THE INVESTIGATION into the sexual abuse of young children at a Worcestershire nursery has ended after the Crown Prosecution Service (CPS) decided there was insufficient evidence to realistically get a conviction.
In May 2013, a mother contacted police after her child revealed they had been assaulted at a Bright Eyes Nursery.
The investigation saw six men arrested and properties, including the three nurseries the company ran in Bromsgrove, Droitwich and Redditch, searched.
Then, in July, a complaint was made that another child had been incited to engage in sexual activity.
Five of the six men were released without charge.
Officers have now said the one, who remained on bail, will have no further action and he has been released without charge.
But, following the discovery of four immature cannabis plants at the Droitwich Bright Eyes in May 2013, he has been charged with possession of a class B drug.
One of the other men, initially arrested, was held on suspicion of sexual assault and harassment of a staff member.
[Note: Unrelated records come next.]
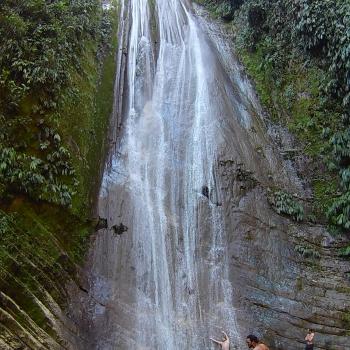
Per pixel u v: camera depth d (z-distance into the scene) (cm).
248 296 902
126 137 1113
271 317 883
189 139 1136
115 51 1313
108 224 931
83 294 814
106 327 787
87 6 1238
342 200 1023
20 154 824
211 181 1052
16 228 764
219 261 940
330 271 966
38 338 627
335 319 889
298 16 1218
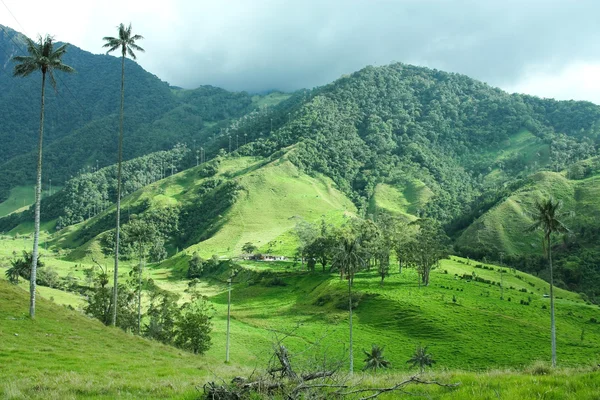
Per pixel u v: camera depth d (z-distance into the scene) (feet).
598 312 373.40
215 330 332.19
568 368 61.87
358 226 519.19
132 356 132.87
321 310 394.11
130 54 219.82
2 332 130.21
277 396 37.45
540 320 336.70
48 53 164.35
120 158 211.20
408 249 445.78
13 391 56.03
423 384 49.39
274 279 539.29
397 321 335.26
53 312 170.19
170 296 344.28
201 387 52.26
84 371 92.27
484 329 310.24
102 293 250.78
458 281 456.04
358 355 264.31
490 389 44.57
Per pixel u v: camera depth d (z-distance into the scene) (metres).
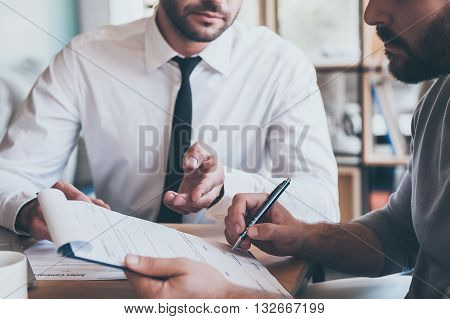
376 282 0.75
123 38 1.06
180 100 0.99
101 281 0.53
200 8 0.96
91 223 0.52
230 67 0.99
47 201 0.56
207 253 0.56
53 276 0.54
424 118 0.69
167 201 0.73
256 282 0.51
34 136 1.01
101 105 1.04
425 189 0.67
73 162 1.16
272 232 0.61
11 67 1.23
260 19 0.95
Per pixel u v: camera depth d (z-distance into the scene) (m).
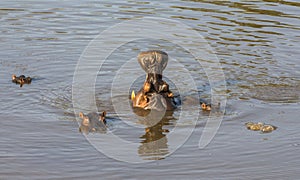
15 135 24.91
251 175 21.64
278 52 36.69
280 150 23.77
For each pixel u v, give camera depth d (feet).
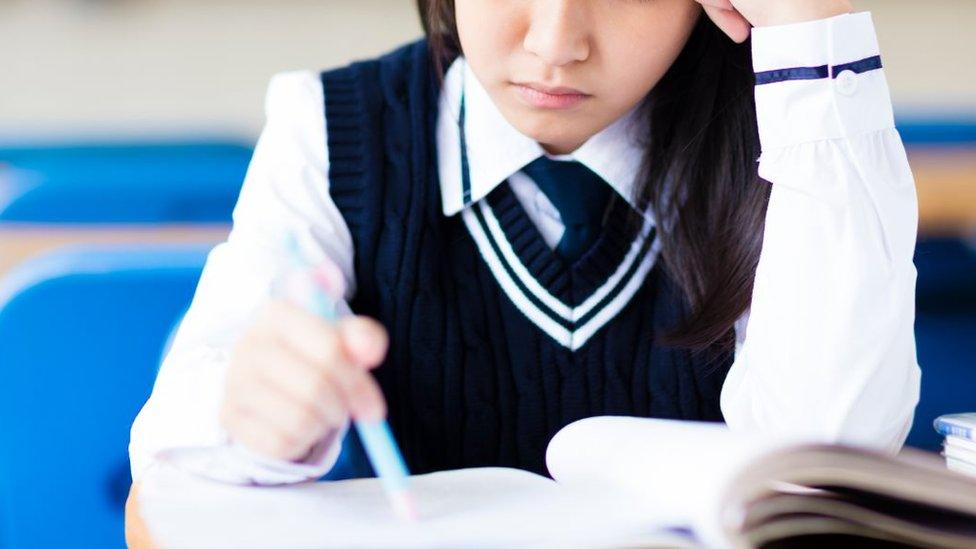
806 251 3.01
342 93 3.73
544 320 3.54
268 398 2.27
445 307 3.58
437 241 3.60
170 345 3.80
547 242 3.59
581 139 3.06
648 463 2.03
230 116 10.91
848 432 2.97
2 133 10.55
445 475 2.47
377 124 3.67
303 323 2.24
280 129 3.68
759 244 3.34
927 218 7.27
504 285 3.56
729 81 3.38
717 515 1.77
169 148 10.08
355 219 3.57
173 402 2.58
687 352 3.55
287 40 10.88
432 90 3.73
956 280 6.79
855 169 2.99
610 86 2.87
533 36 2.75
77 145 10.31
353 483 2.47
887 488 1.86
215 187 5.93
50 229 5.50
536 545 1.79
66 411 3.74
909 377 3.04
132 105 10.78
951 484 1.88
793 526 1.87
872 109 3.01
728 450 1.92
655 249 3.56
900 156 3.04
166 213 5.84
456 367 3.58
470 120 3.60
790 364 3.01
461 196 3.57
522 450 3.61
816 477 1.86
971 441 2.56
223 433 2.41
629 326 3.57
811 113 2.99
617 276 3.55
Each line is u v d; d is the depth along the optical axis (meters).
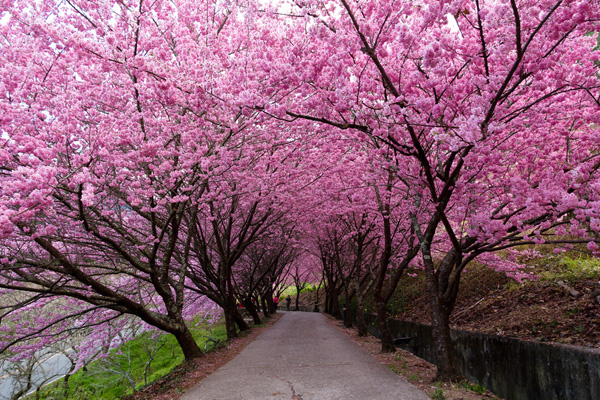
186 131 7.20
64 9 6.86
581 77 4.63
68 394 12.73
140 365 15.55
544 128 6.85
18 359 9.70
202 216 13.62
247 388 6.48
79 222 6.48
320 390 6.16
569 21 3.84
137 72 6.09
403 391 5.91
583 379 5.05
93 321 10.73
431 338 9.55
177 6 8.14
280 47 6.43
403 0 4.45
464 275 12.94
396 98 4.76
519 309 8.55
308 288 48.94
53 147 5.23
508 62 5.12
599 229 3.85
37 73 6.61
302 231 18.59
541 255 9.37
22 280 6.87
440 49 3.86
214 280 13.80
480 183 6.60
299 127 8.28
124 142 6.68
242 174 8.88
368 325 16.69
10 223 4.37
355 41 4.46
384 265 9.99
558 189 4.71
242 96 5.02
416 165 6.34
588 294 7.50
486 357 7.50
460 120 4.09
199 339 17.92
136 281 11.27
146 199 8.53
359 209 10.91
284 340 12.92
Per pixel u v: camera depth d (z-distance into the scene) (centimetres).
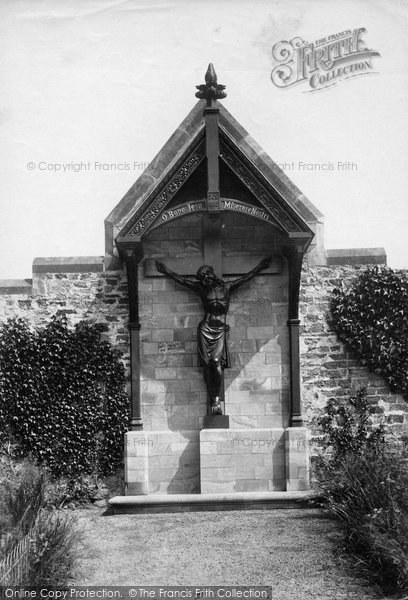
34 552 1041
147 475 1612
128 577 1115
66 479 1638
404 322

He has now been released without charge after the complaint against him was withdrawn.
Head of the West Midlands CPS’ public prosecution unit Sarah Hammond said having reviewed all of the available evidence, which included statements from all concerned parties, the CPS decided there was insufficient evidence to provide a realistic prospect of conviction.
She said she had, therefore, decided not to proceed with the prosecution and had written to the victims’ families to provide a full explanation.
She also offered to meet them to discuss the matter and answer any questions.
Det Ch Insp Damian Barratt, who led the police investigation, said now it had been completed, he could reveal the offences were thought to have happened at the Droitwich nursery, within the Forest School setting.
“We still believe the sexual assaults took place but the investigation was extremely challenging due to the ages of the young children as both victims and witnesses.
“From the outset, our investigation team has worked closely with Children Services at Worcestershire County Council, Ofsted and the Worcestershire Safeguarding Children Board to ensure the ongoing safety and protection of all children who have been affected.”
He added that, while no prosecutions relating to sexual offences would result, a number of poor practices across the nursery sites were identified.
The nurseries were closed and the directors, who have withdrawn their Ofsted registration, will no longer offer early years provision.
He said: “We were concerned about the way data was being controlled, managed and stored – a clear lack of control within the nursery setting, specifically at Droitwich, of unauthorised people having access to the childcare environment and even cannabis being found on site.”
He added as well as one man being charged with cannabis offences, another employee was prosecuted last year after cannabis plants were found at his home.
He concluded by saying issues regarding the standard of care being offered had been shared with Ofsted and the Information Commissioner’s office and the
complete findings, across a range of safeguarding issues, were being shared with the Worcestershire Safeguarding Children Board. That will conduct a review to deal with the wider implications.
And, he said, all the parents and carers whose children used to attend Bright Eyes, had been informed of what had happened and officers were available to speak to them about any concerns they had.